### TASK DETAILS
Reproduce every one of the lines below character for character, leaving out the pictures.

### SUPPLIED DATA
——————
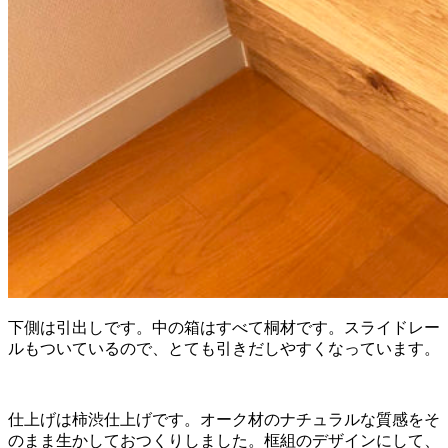
下側は引出しです。中の箱はすべて桐材です。スライドレー
ルもついているので、とても引きだしやすくなっています。
仕上げは柿渋仕上げです。オーク材のナチュラルな質感をそ
のまま生かしておつくりしました。框組のデザインにして、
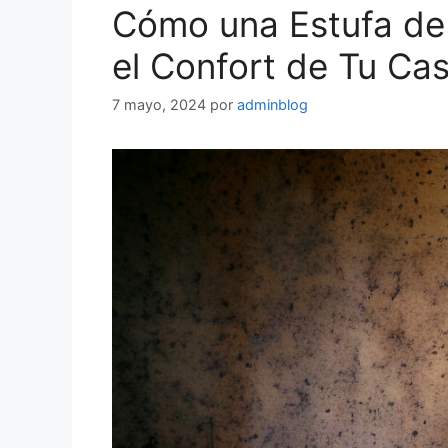
Cómo una Estufa de 
el Confort de Tu Ca
7 mayo, 2024
por
adminblog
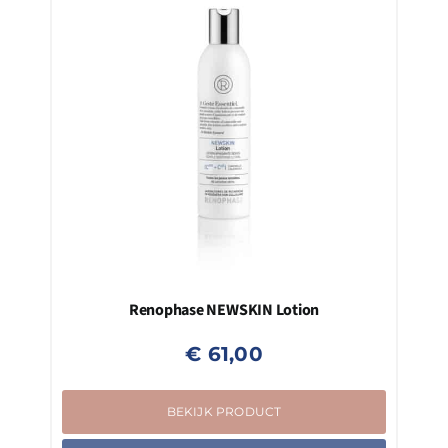
Renophase NEWSKIN Lotion
€
61,00
BEKIJK PRODUCT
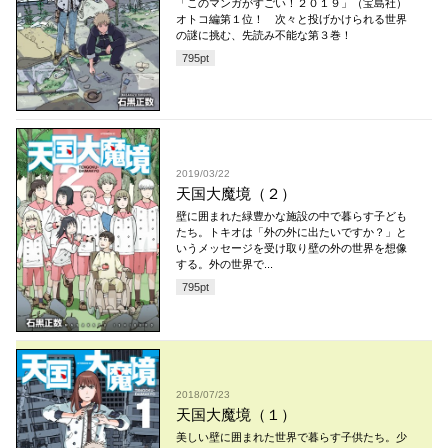
「このマンガがすごい！２０１９」（宝島社）
オトコ編第１位！ 次々と投げかけられる世界
の謎に挑む、先読み不能な第３巻！
795
pt
2019/03/22
天国大魔境（２）
壁に囲まれた緑豊かな施設の中で暮らす子ども
たち。トキオは「外の外に出たいですか？」と
いうメッセージを受け取り壁の外の世界を想像
する。外の世界で...
795
pt
2018/07/23
天国大魔境（１）
美しい壁に囲まれた世界で暮らす子供たち。少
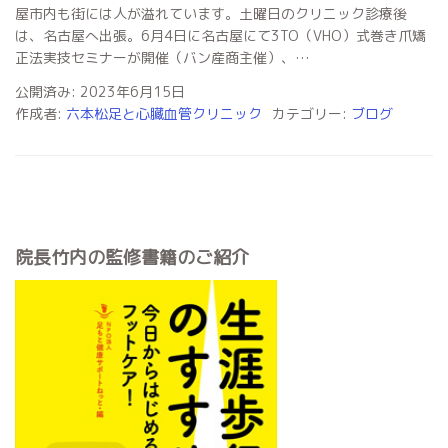
屋市内も街には人が溢れています。土曜日のクリニック診療後
は、名古屋へ出張。6月4日に名古屋にて3TO（VHO）式巻き爪矯
正法実技セミナーが開催（バン産商主催）、…
公開済み: 2023年6月15日
作成者:
六本松足と心臓血管クリニック
カテゴリー:
ブログ
院長竹内の監修書籍のご紹介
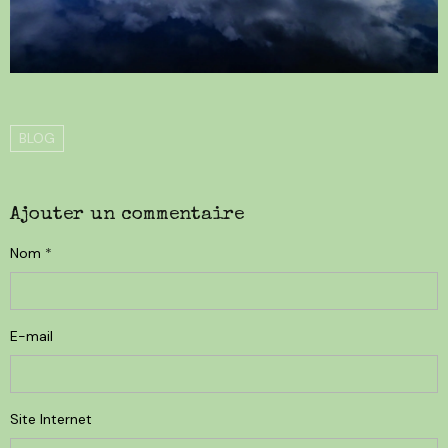
BLOG
Ajouter un commentaire
Nom
E-mail
Site Internet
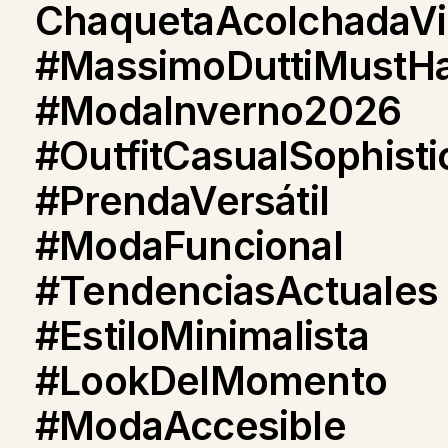
ChaquetaAcolchadaVi
#MassimoDuttiMustH
#ModaInverno2026
#OutfitCasualSophisti
#PrendaVersátil
#ModaFuncional
#TendenciasActuales
#EstiloMinimalista
#LookDelMomento
#ModaAccesible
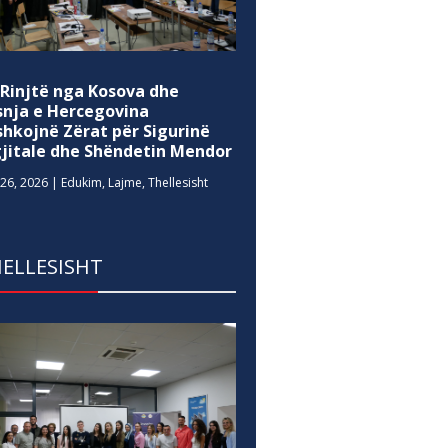
 Rinjtë nga Kosova dhe
snja e Hercegovina
shkojnë Zërat për Sigurinë
gjitale dhe Shëndetin Mendor
26, 2026
|
Edukim
,
Lajme
,
Thellesisht
ELLESISHT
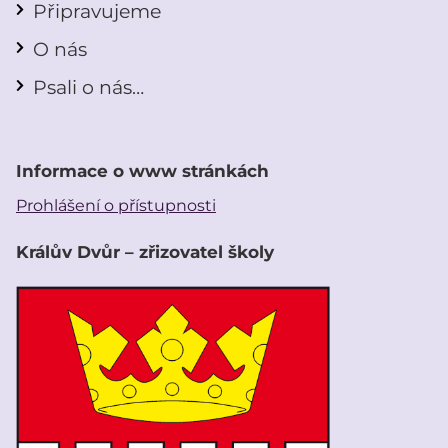
Připravujeme
O nás
Psali o nás…
Informace o www stránkách
Prohlášení o přístupnosti
Králův Dvůr – zřizovatel školy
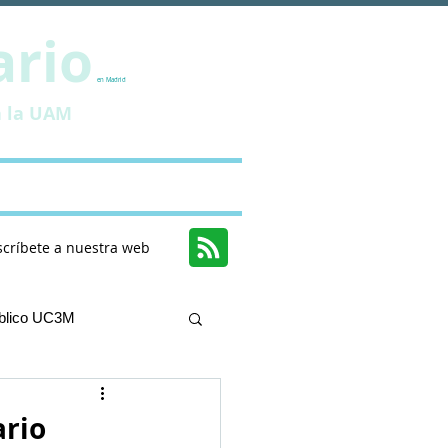
ario
en Madrid
a la UAM
ciones
Contacto
scríbete a nuestra web
úblico UC3M
ario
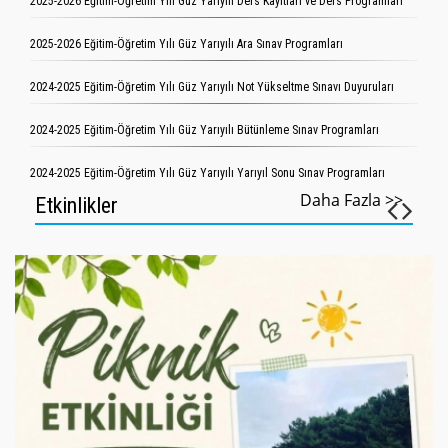
2025-2026 Eğitim-Öğretim Yılı Güz Yarıyılı Ders Kayıtları ve Ders Programları
2025-2026 Eğitim-Öğretim Yılı Güz Yarıyılı Ara Sınav Programları
2024-2025 Eğitim-Öğretim Yılı Güz Yarıyılı Not Yükseltme Sınavı Duyuruları
2024-2025 Eğitim-Öğretim Yılı Güz Yarıyılı Bütünleme Sınav Programları
2024-2025 Eğitim-Öğretim Yılı Güz Yarıyılı Yarıyıl Sonu Sınav Programları
Daha Fazla >>
Etkinlikler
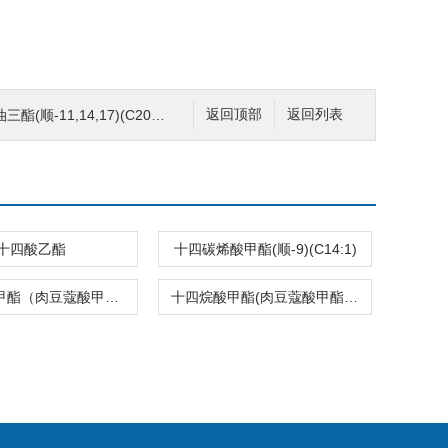
顺-11,14,17)(C20:3)
返回顶部
返回列表
十四酸乙酯
十四碳烯酸甲酯(顺-9)(C14:1)
十四烷酸甲酯（肉豆蔻酸甲酯）（C14:0）
十四烷酸甲酯(肉豆蔻酸甲酯)(C14:0)2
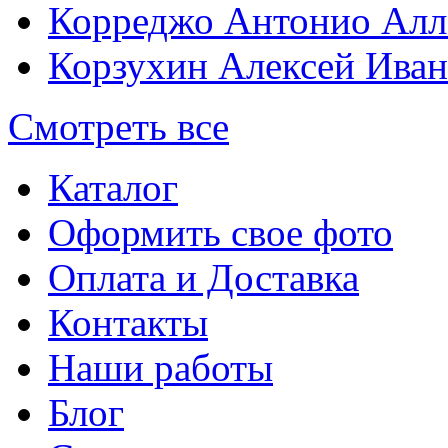
Корреджо Антонио Алл
Корзухин Алексей Ива
Смотреть все
Каталог
Оформить свое фото
Оплата и Доставка
Контакты
Наши работы
Блог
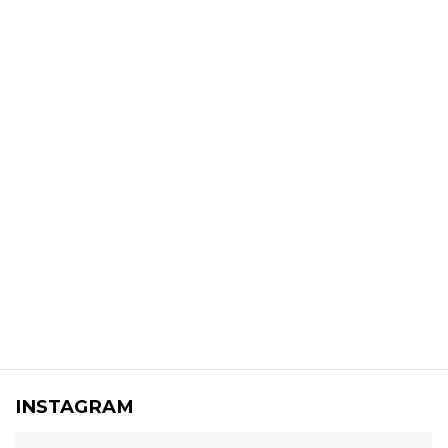
INSTAGRAM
——————
### EXERCISE OUTPUT
下側は引出しです。中の箱はすべて桐材です。スライドレー
ルもついているので、とても引きだしやすくなっています。
仕上げは柿渋仕上げです。オーク材のナチュラルな質感をそ
のまま生かしておつくりしました。框組のデザインにして、
Cómo una Estufa de 
el Confort de Tu Ca
7 mayo, 2024
por
adminblog
Renophase NEWSKIN Lotion
€
61,00
BEKIJK PRODUCT
「このマンガがすごい！２０１９」（宝島社）
オトコ編第１位！ 次々と投げかけられる世界
の謎に挑む、先読み不能な第３巻！
795
pt
2019/03/22
天国大魔境（２）
壁に囲まれた緑豊かな施設の中で暮らす子ども
たち。トキオは「外の外に出たいですか？」と
いうメッセージを受け取り壁の外の世界を想像
する。外の世界で...
795
pt
2018/07/23
天国大魔境（１）
美しい壁に囲まれた世界で暮らす子供たち。少
屋市内も街には人が溢れています。土曜日のクリニック診療後
は、名古屋へ出張。6月4日に名古屋にて3TO（VHO）式巻き爪矯
正法実技セミナーが開催（バン産商主催）、…
公開済み: 2023年6月15日
作成者:
六本松足と心臓血管クリニック
カテゴリー:
ブログ
院長竹内の監修書籍のご紹介
BLOG
Ajouter un commentaire
Nom
E-mail
Site Internet
ChaquetaAcolchadaVi
#MassimoDuttiMustH
#ModaInverno2026
#OutfitCasualSophisti
#PrendaVersátil
#ModaFuncional
#TendenciasActuales
#EstiloMinimalista
#LookDelMomento
#ModaAccesible
 Rinjtë nga Kosova dhe
snja e Hercegovina
shkojnë Zërat për Sigurinë
gjitale dhe Shëndetin Mendor
26, 2026
|
Edukim
,
Lajme
,
Thellesisht
ELLESISHT
Připravujeme
O nás
Psali o nás…
Informace o www stránkách
Prohlášení o přístupnosti
Králův Dvůr – zřizovatel školy
ario
en Madrid
a la UAM
ciones
Contacto
scríbete a nuestra web
úblico UC3M
ario
2025-2026 Eğitim-Öğretim Yılı Güz Yarıyılı Ders Kayıtları ve Ders Programları
2025-2026 Eğitim-Öğretim Yılı Güz Yarıyılı Ara Sınav Programları
2024-2025 Eğitim-Öğretim Yılı Güz Yarıyılı Not Yükseltme Sınavı Duyuruları
2024-2025 Eğitim-Öğretim Yılı Güz Yarıyılı Bütünleme Sınav Programları
2024-2025 Eğitim-Öğretim Yılı Güz Yarıyılı Yarıyıl Sonu Sınav Programları
Daha Fazla >>
Etkinlikler
顺-11,14,17)(C20:3)
返回顶部
返回列表
十四酸乙酯
十四碳烯酸甲酯(顺-9)(C14:1)
十四烷酸甲酯（肉豆蔻酸甲酯）（C14:0）
十四烷酸甲酯(肉豆蔻酸甲酯)(C14:0)2
Корреджо Антонио Алл
Корзухин Алексей Ива
Смотреть все
Каталог
Оформить свое фото
Оплата и Доставка
Контакты
Наши работы
Блог
INSTAGRAM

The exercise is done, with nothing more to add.